Reputation: 41
Hi i am starting to use r and am stuck on analyzing my data. I have a dataframe that has 157 columns. Column 1 is the dependent variable and from column 2 to 157 they are the independent variables, but from column 2 to column 79 it is a type of independent variable (n = 78) and from 80 to 157 another type (n = 78). I want to perform (78 x 78 = 6084) multiple linear regressions leaving the first independent variable of the model fixed one at a time, from columns 2 to 79. I can fix the independent variable and do the regressions separately like this
lm(Grassland$column1 ~ Grassland$column2 + x)
lm(Grassland$column1 ~ Grassland$column3 + x)
lm(Grassland$column1 ~ Grassland$column79 + x)
My question is how can I do the 3064 regressions, writing a single code and extracting only the regressions whose p-value <0.05, eliminating the non-significant regressions?
Here is my code
library(data.table)
Regressions <-
data.table(Grassland)[,
.(Lm = lapply(.SD, function(x) summary(lm(Grassland$column1 ~ Grassland$column2 + x)))), .SDcols = 80:157]
Regressions[, lapply(Lm, function(x) coef(x)[, "Pr(>|t|)"])] [2:3] < 0.05
Upvotes: 1
Views: 434
Reputation: 887571
We can also use reformulate
to create a formula and then apply the lm
lapply(setdiff(names(mtcars), "mpg"), function(x)
lm(reformulate(x, "mpg"), data = mtcars))
Upvotes: 0
Reputation: 160637
One, data.table
isn't necessarily going to help you here, it works fine in an external lapply
. First we generate the formulas programmatically (here I'll use most of mtcars
), then we apply the formula onto the data.
paste("mpg ~", setdiff(names(mtcars), "mpg"))
# [1] "mpg ~ cyl" "mpg ~ disp" "mpg ~ hp" "mpg ~ drat" "mpg ~ wt" "mpg ~ qsec" "mpg ~ vs"
# [8] "mpg ~ am" "mpg ~ gear" "mpg ~ carb"

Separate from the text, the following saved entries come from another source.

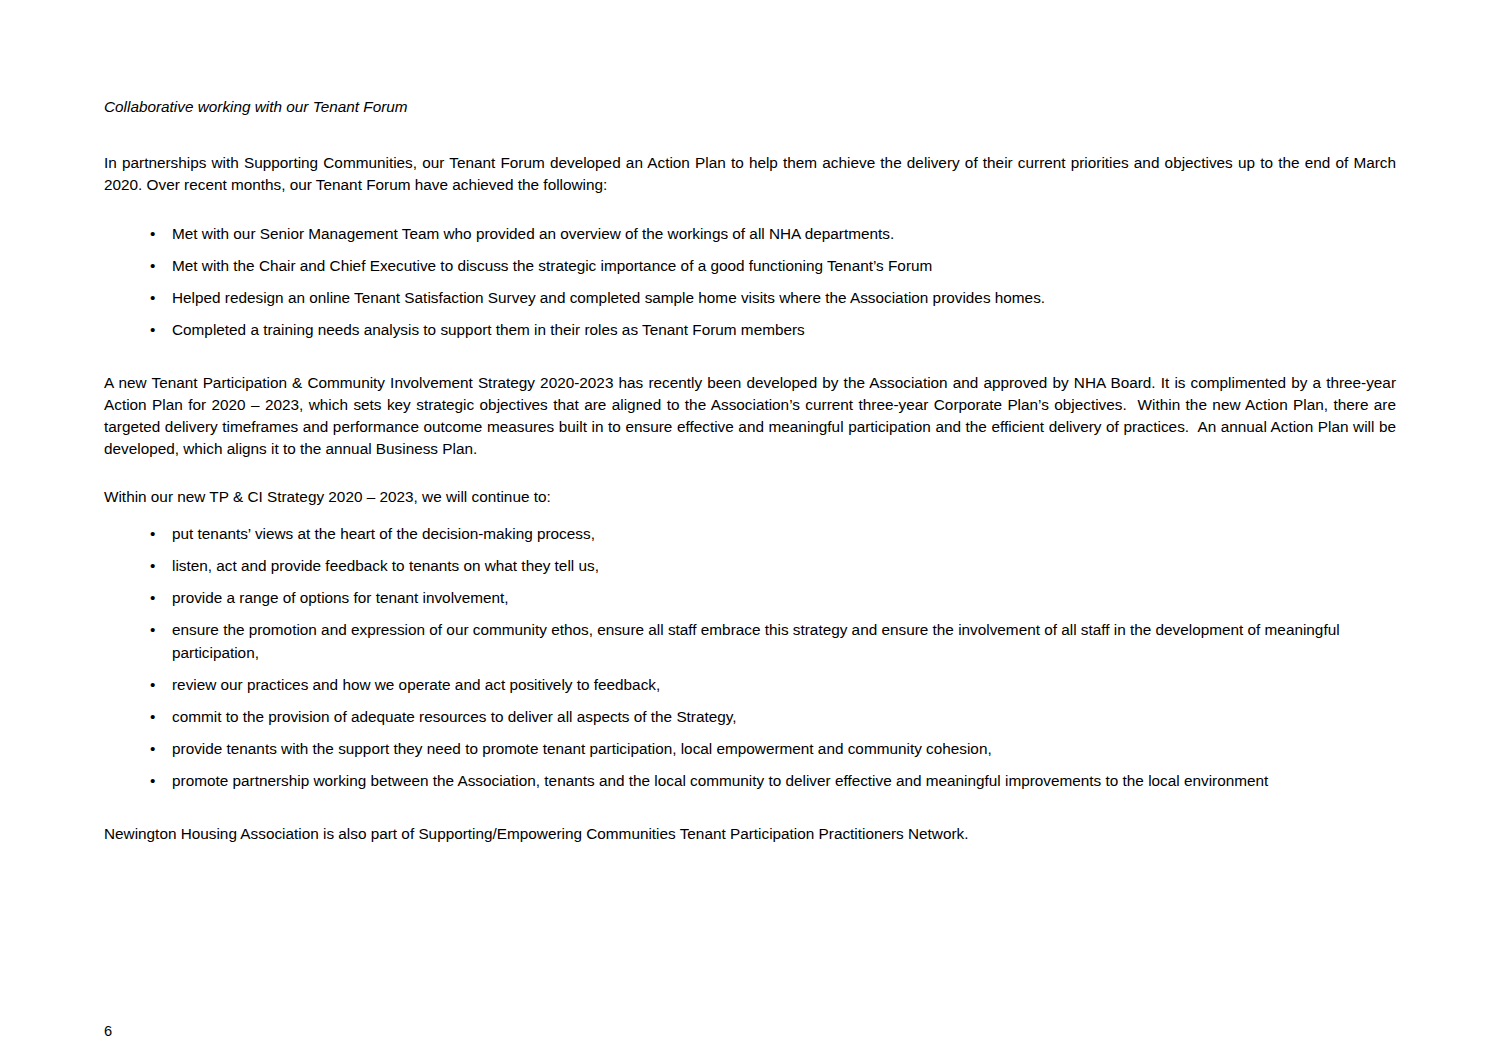Collaborative working with our Tenant Forum
In partnerships with Supporting Communities, our Tenant Forum developed an Action Plan to help them achieve the delivery of their current priorities and objectives up to the end of March 2020. Over recent months, our Tenant Forum have achieved the following:
Met with our Senior Management Team who provided an overview of the workings of all NHA departments.
Met with the Chair and Chief Executive to discuss the strategic importance of a good functioning Tenant’s Forum
Helped redesign an online Tenant Satisfaction Survey and completed sample home visits where the Association provides homes.
Completed a training needs analysis to support them in their roles as Tenant Forum members
A new Tenant Participation & Community Involvement Strategy 2020-2023 has recently been developed by the Association and approved by NHA Board. It is complimented by a three-year Action Plan for 2020 – 2023, which sets key strategic objectives that are aligned to the Association’s current three-year Corporate Plan’s objectives. Within the new Action Plan, there are targeted delivery timeframes and performance outcome measures built in to ensure effective and meaningful participation and the efficient delivery of practices. An annual Action Plan will be developed, which aligns it to the annual Business Plan.
Within our new TP & CI Strategy 2020 – 2023, we will continue to:
put tenants’ views at the heart of the decision-making process,
listen, act and provide feedback to tenants on what they tell us,
provide a range of options for tenant involvement,
ensure the promotion and expression of our community ethos, ensure all staff embrace this strategy and ensure the involvement of all staff in the development of meaningful participation,
review our practices and how we operate and act positively to feedback,
commit to the provision of adequate resources to deliver all aspects of the Strategy,
provide tenants with the support they need to promote tenant participation, local empowerment and community cohesion,
promote partnership working between the Association, tenants and the local community to deliver effective and meaningful improvements to the local environment
Newington Housing Association is also part of Supporting/Empowering Communities Tenant Participation Practitioners Network.
6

regressions <- lapply(paste("mpg ~", setdiff(names(mtcars), "mpg")),
function(frm) lm(as.formula(frm), data=mtcars))
regressions[1:2]
# [[1]]
# Call:
# lm(formula = as.formula(frm), data = mtcars)
# Coefficients:
# (Intercept) cyl
# 37.885 -2.876
# [[2]]
# Call:
# lm(formula = as.formula(frm), data = mtcars)
# Coefficients:
# (Intercept) disp
# 29.59985 -0.04122
Upvotes: 0